Could you return every record below without changing a word?
------
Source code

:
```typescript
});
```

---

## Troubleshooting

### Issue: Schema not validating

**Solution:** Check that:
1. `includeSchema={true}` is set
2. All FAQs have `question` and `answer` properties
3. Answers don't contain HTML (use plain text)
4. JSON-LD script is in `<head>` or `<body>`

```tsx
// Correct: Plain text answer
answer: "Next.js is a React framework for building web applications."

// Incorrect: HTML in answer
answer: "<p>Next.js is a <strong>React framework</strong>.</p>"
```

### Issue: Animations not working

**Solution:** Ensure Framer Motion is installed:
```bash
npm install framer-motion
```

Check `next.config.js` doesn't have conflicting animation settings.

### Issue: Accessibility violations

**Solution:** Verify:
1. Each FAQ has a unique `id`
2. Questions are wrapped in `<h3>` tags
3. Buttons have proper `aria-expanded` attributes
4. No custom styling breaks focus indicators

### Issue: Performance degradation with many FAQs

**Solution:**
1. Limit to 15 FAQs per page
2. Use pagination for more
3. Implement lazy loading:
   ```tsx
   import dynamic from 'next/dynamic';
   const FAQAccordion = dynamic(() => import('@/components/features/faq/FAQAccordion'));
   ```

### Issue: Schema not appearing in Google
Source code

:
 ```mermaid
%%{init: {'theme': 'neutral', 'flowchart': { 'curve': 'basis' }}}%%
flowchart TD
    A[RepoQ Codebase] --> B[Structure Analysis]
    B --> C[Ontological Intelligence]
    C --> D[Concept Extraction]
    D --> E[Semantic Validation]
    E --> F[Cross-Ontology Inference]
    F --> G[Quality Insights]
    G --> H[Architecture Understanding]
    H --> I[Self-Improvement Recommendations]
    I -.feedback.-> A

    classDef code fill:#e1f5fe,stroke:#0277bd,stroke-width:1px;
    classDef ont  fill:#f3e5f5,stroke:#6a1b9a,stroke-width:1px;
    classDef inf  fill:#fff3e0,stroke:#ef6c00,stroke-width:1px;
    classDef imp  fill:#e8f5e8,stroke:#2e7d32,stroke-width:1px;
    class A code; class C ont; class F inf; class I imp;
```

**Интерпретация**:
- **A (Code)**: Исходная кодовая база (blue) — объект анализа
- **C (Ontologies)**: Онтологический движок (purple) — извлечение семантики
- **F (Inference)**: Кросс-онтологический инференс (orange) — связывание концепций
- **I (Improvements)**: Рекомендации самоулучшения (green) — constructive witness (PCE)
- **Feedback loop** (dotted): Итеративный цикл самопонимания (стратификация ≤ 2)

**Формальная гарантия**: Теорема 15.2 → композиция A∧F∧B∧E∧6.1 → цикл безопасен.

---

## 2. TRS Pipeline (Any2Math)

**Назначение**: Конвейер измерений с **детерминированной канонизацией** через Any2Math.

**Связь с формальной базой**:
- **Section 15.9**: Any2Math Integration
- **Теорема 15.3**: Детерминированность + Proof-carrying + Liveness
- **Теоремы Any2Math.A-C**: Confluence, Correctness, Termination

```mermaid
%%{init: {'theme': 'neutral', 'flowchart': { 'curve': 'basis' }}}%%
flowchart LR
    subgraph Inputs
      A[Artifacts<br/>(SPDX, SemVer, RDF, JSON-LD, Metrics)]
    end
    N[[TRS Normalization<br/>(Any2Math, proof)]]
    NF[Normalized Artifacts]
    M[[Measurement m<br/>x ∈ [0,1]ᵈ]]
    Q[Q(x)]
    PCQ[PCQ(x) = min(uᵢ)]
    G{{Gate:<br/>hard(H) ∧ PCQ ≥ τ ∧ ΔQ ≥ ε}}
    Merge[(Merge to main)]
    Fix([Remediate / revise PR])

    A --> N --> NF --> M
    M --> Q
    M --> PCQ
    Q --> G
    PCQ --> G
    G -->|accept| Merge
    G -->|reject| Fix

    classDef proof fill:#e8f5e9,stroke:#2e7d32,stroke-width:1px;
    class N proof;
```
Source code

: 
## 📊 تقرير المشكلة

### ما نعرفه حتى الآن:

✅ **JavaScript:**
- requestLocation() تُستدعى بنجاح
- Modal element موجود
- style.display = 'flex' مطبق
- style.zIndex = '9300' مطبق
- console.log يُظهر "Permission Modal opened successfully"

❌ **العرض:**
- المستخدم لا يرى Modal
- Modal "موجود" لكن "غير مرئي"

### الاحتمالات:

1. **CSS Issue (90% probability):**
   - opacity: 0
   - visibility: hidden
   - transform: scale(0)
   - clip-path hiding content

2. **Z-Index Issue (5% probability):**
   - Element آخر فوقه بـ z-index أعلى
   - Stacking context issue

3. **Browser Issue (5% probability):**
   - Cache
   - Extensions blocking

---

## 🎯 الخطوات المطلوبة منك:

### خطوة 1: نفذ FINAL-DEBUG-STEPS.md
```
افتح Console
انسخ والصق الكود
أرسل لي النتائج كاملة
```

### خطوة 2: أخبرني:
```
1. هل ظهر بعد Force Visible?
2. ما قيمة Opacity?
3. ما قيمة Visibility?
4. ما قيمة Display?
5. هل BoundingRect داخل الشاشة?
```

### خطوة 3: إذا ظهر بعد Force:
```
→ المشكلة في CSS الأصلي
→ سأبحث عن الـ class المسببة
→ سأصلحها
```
------
◆ Response box
Source code

:
```typescript
});
```

---

## Troubleshooting

### Issue: Schema not validating

**Solution:** Check that:
1. `includeSchema={true}` is set
2. All FAQs have `question` and `answer` properties
3. Answers don't contain HTML (use plain text)
4. JSON-LD script is in `<head>` or `<body>`

```tsx
// Correct: Plain text answer
answer: "Next.js is a React framework for building web applications."

// Incorrect: HTML in answer
answer: "<p>Next.js is a <strong>React framework</strong>.</p>"
```

### Issue: Animations not working

**Solution:** Ensure Framer Motion is installed:
```bash
npm install framer-motion
```

Check `next.config.js` doesn't have conflicting animation settings.

### Issue: Accessibility violations

**Solution:** Verify:
1. Each FAQ has a unique `id`
2. Questions are wrapped in `<h3>` tags
3. Buttons have proper `aria-expanded` attributes
4. No custom styling breaks focus indicators

### Issue: Performance degradation with many FAQs

**Solution:**
1. Limit to 15 FAQs per page
2. Use pagination for more
3. Implement lazy loading:
   ```tsx
   import dynamic from 'next/dynamic';
   const FAQAccordion = dynamic(() => import('@/components/features/faq/FAQAccordion'));
   ```

### Issue: Schema not appearing in Google
Source code

:
 ```mermaid
%%{init: {'theme': 'neutral', 'flowchart': { 'curve': 'basis' }}}%%
flowchart TD
    A[RepoQ Codebase] --> B[Structure Analysis]
    B --> C[Ontological Intelligence]
    C --> D[Concept Extraction]
    D --> E[Semantic Validation]
    E --> F[Cross-Ontology Inference]
    F --> G[Quality Insights]
    G --> H[Architecture Understanding]
    H --> I[Self-Improvement Recommendations]
    I -.feedback.-> A

    classDef code fill:#e1f5fe,stroke:#0277bd,stroke-width:1px;
    classDef ont  fill:#f3e5f5,stroke:#6a1b9a,stroke-width:1px;
    classDef inf  fill:#fff3e0,stroke:#ef6c00,stroke-width:1px;
    classDef imp  fill:#e8f5e8,stroke:#2e7d32,stroke-width:1px;
    class A code; class C ont; class F inf; class I imp;
```

**Интерпретация**:
- **A (Code)**: Исходная кодовая база (blue) — объект анализа
- **C (Ontologies)**: Онтологический движок (purple) — извлечение семантики
- **F (Inference)**: Кросс-онтологический инференс (orange) — связывание концепций
- **I (Improvements)**: Рекомендации самоулучшения (green) — constructive witness (PCE)
- **Feedback loop** (dotted): Итеративный цикл самопонимания (стратификация ≤ 2)

**Формальная гарантия**: Теорема 15.2 → композиция A∧F∧B∧E∧6.1 → цикл безопасен.

---

## 2. TRS Pipeline (Any2Math)

**Назначение**: Конвейер измерений с **детерминированной канонизацией** через Any2Math.

**Связь с формальной базой**:
- **Section 15.9**: Any2Math Integration
- **Теорема 15.3**: Детерминированность + Proof-carrying + Liveness
- **Теоремы Any2Math.A-C**: Confluence, Correctness, Termination

```mermaid
%%{init: {'theme': 'neutral', 'flowchart': { 'curve': 'basis' }}}%%
flowchart LR
    subgraph Inputs
      A[Artifacts<br/>(SPDX, SemVer, RDF, JSON-LD, Metrics)]
    end
    N[[TRS Normalization<br/>(Any2Math, proof)]]
    NF[Normalized Artifacts]
    M[[Measurement m<br/>x ∈ [0,1]ᵈ]]
    Q[Q(x)]
    PCQ[PCQ(x) = min(uᵢ)]
    G{{Gate:<br/>hard(H) ∧ PCQ ≥ τ ∧ ΔQ ≥ ε}}
    Merge[(Merge to main)]
    Fix([Remediate / revise PR])

    A --> N --> NF --> M
    M --> Q
    M --> PCQ
    Q --> G
    PCQ --> G
    G -->|accept| Merge
    G -->|reject| Fix

    classDef proof fill:#e8f5e9,stroke:#2e7d32,stroke-width:1px;
    class N proof;
```
Source code

: 
## 📊 تقرير المشكلة

### ما نعرفه حتى الآن:

✅ **JavaScript:**
- requestLocation() تُستدعى بنجاح
- Modal element موجود
- style.display = 'flex' مطبق
- style.zIndex = '9300' مطبق
- console.log يُظهر "Permission Modal opened successfully"

❌ **العرض:**
- المستخدم لا يرى Modal
- Modal "موجود" لكن "غير مرئي"

### الاحتمالات:

1. **CSS Issue (90% probability):**
   - opacity: 0
   - visibility: hidden
   - transform: scale(0)
   - clip-path hiding content

2. **Z-Index Issue (5% probability):**
   - Element آخر فوقه بـ z-index أعلى
   - Stacking context issue

3. **Browser Issue (5% probability):**
   - Cache
   - Extensions blocking

---

## 🎯 الخطوات المطلوبة منك:

### خطوة 1: نفذ FINAL-DEBUG-STEPS.md
```
افتح Console
انسخ والصق الكود
أرسل لي النتائج كاملة
```

### خطوة 2: أخبرني:
```
1. هل ظهر بعد Force Visible?
2. ما قيمة Opacity?
3. ما قيمة Visibility?
4. ما قيمة Display?
5. هل BoundingRect داخل الشاشة?
```

### خطوة 3: إذا ظهر بعد Force:
```
→ المشكلة في CSS الأصلي
→ سأبحث عن الـ class المسببة
→ سأصلحها
```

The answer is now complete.